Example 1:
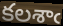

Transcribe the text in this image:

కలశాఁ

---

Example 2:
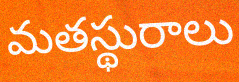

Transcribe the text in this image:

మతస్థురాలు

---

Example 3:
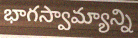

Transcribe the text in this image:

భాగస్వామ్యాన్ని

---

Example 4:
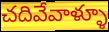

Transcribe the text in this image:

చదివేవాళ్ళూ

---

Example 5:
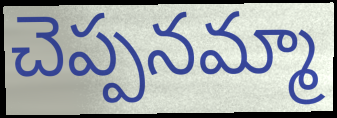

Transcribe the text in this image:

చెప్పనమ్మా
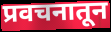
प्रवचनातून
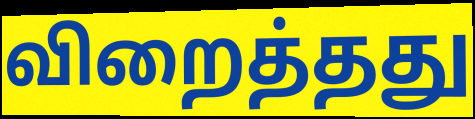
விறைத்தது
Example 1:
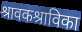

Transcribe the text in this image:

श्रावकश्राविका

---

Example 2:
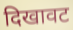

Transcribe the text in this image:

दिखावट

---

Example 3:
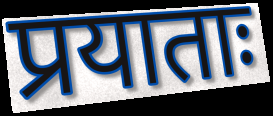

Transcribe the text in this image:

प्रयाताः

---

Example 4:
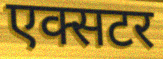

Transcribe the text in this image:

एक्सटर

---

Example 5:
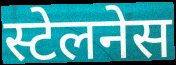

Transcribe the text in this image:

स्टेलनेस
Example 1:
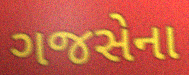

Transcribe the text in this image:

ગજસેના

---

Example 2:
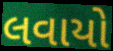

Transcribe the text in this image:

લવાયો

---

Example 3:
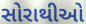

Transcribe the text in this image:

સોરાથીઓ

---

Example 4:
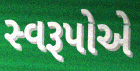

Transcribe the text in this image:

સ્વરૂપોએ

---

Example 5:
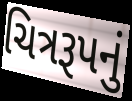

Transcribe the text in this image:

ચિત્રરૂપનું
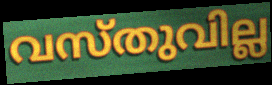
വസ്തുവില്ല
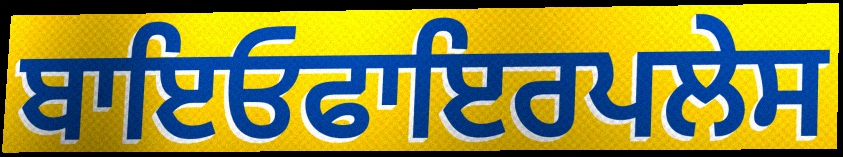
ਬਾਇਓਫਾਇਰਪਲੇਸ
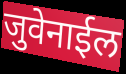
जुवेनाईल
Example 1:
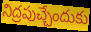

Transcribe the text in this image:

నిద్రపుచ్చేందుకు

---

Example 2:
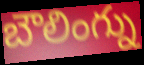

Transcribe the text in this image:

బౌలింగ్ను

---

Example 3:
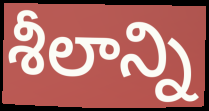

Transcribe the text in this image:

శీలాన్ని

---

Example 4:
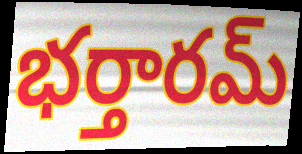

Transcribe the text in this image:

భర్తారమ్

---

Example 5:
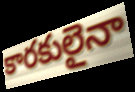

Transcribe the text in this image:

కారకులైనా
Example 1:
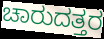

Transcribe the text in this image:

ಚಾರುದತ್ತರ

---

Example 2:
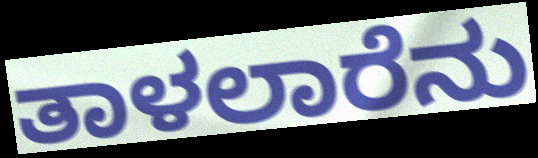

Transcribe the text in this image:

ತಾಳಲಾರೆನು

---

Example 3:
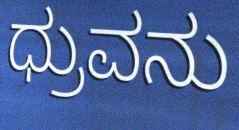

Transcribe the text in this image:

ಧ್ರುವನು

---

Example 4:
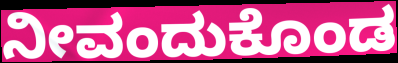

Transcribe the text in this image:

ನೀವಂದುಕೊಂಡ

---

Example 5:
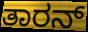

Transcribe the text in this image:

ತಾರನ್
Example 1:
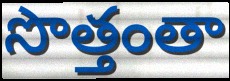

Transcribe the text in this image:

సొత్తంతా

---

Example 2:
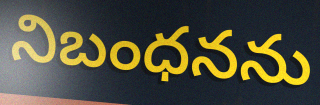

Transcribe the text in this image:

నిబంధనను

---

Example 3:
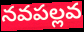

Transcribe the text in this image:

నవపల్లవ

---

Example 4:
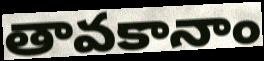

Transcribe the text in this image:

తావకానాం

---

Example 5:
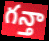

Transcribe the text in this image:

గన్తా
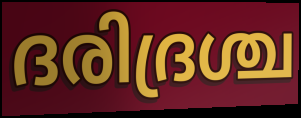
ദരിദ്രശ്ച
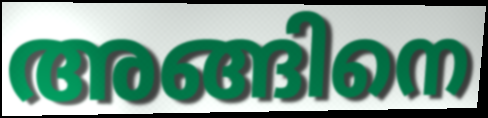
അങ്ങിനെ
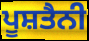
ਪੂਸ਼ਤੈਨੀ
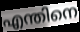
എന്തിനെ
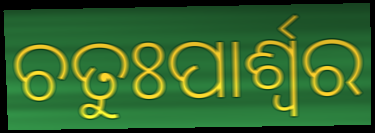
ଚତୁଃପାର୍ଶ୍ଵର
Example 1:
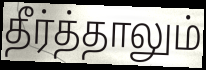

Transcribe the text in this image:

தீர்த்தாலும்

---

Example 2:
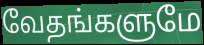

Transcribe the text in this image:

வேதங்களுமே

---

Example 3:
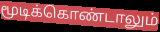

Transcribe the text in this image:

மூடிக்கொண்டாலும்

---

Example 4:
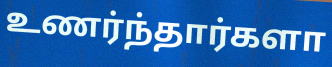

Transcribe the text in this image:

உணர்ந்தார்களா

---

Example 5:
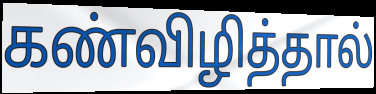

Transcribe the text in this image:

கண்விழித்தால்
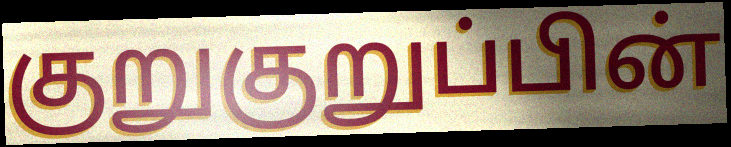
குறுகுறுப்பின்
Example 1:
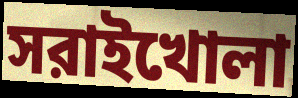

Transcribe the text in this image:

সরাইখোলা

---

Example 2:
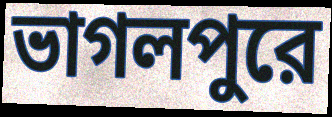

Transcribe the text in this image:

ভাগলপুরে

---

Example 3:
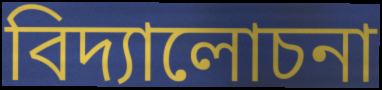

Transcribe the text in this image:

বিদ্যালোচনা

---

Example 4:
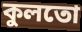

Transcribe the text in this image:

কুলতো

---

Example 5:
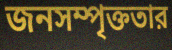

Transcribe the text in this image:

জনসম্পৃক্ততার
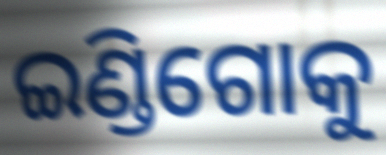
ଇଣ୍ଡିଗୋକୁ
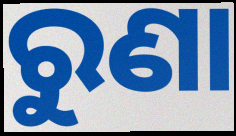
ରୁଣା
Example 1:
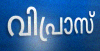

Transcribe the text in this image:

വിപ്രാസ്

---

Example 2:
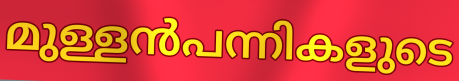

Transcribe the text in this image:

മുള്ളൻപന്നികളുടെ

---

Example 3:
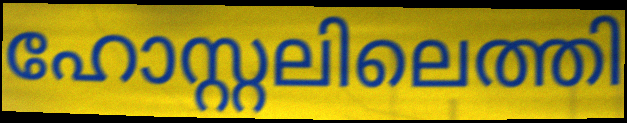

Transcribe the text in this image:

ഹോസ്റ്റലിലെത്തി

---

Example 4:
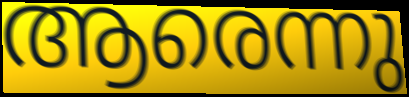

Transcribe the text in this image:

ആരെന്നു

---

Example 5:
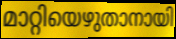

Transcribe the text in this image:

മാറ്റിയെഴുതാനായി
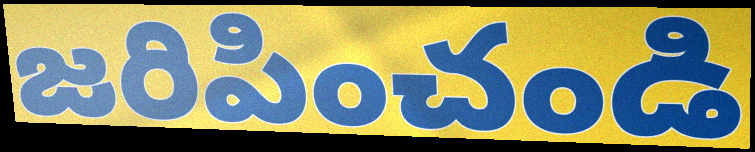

*The task*:
Down to the last line, set down the data above exactly, and omit all images.

*Written solution*:
Example 1:

Transcribe the text in this image:

కలశాఁ

---

Example 2:

Transcribe the text in this image:

మతస్థురాలు

---

Example 3:

Transcribe the text in this image:

భాగస్వామ్యాన్ని

---

Example 4:

Transcribe the text in this image:

చదివేవాళ్ళూ

---

Example 5:

Transcribe the text in this image:

చెప్పనమ్మా
प्रवचनातून
விறைத்தது
Example 1:

Transcribe the text in this image:

श्रावकश्राविका

---

Example 2:

Transcribe the text in this image:

दिखावट

---

Example 3:

Transcribe the text in this image:

प्रयाताः

---

Example 4:

Transcribe the text in this image:

एक्सटर

---

Example 5:

Transcribe the text in this image:

स्टेलनेस
Example 1:

Transcribe the text in this image:

ગજસેના

---

Example 2:

Transcribe the text in this image:

લવાયો

---

Example 3:

Transcribe the text in this image:

સોરાથીઓ

---

Example 4:

Transcribe the text in this image:

સ્વરૂપોએ

---

Example 5:

Transcribe the text in this image:

ચિત્રરૂપનું
വസ്തുവില്ല
ਬਾਇਓਫਾਇਰਪਲੇਸ
जुवेनाईल
Example 1:

Transcribe the text in this image:

నిద్రపుచ్చేందుకు

---

Example 2:

Transcribe the text in this image:

బౌలింగ్ను

---

Example 3:

Transcribe the text in this image:

శీలాన్ని

---

Example 4:

Transcribe the text in this image:

భర్తారమ్

---

Example 5:

Transcribe the text in this image:

కారకులైనా
Example 1:

Transcribe the text in this image:

ಚಾರುದತ್ತರ

---

Example 2:

Transcribe the text in this image:

ತಾಳಲಾರೆನು

---

Example 3:

Transcribe the text in this image:

ಧ್ರುವನು

---

Example 4:

Transcribe the text in this image:

ನೀವಂದುಕೊಂಡ

---

Example 5:

Transcribe the text in this image:

ತಾರನ್
Example 1:

Transcribe the text in this image:

సొత్తంతా

---

Example 2:

Transcribe the text in this image:

నిబంధనను

---

Example 3:

Transcribe the text in this image:

నవపల్లవ

---

Example 4:

Transcribe the text in this image:

తావకానాం

---

Example 5:

Transcribe the text in this image:

గన్తా
ദരിദ്രശ്ച
അങ്ങിനെ
ਪੂਸ਼ਤੈਨੀ
എന്തിനെ
ଚତୁଃପାର୍ଶ୍ଵର
Example 1:

Transcribe the text in this image:

தீர்த்தாலும்

---

Example 2:

Transcribe the text in this image:

வேதங்களுமே

---

Example 3:

Transcribe the text in this image:

மூடிக்கொண்டாலும்

---

Example 4:

Transcribe the text in this image:

உணர்ந்தார்களா

---

Example 5:

Transcribe the text in this image:

கண்விழித்தால்
குறுகுறுப்பின்
Example 1:

Transcribe the text in this image:

সরাইখোলা

---

Example 2:

Transcribe the text in this image:

ভাগলপুরে

---

Example 3:

Transcribe the text in this image:

বিদ্যালোচনা

---

Example 4:

Transcribe the text in this image:

কুলতো

---

Example 5:

Transcribe the text in this image:

জনসম্পৃক্ততার
ଇଣ୍ଡିଗୋକୁ
ରୁଣା
Example 1:

Transcribe the text in this image:

വിപ്രാസ്

---

Example 2:

Transcribe the text in this image:

മുള്ളൻപന്നികളുടെ

---

Example 3:

Transcribe the text in this image:

ഹോസ്റ്റലിലെത്തി

---

Example 4:

Transcribe the text in this image:

ആരെന്നു

---

Example 5:

Transcribe the text in this image:

മാറ്റിയെഴുതാനായി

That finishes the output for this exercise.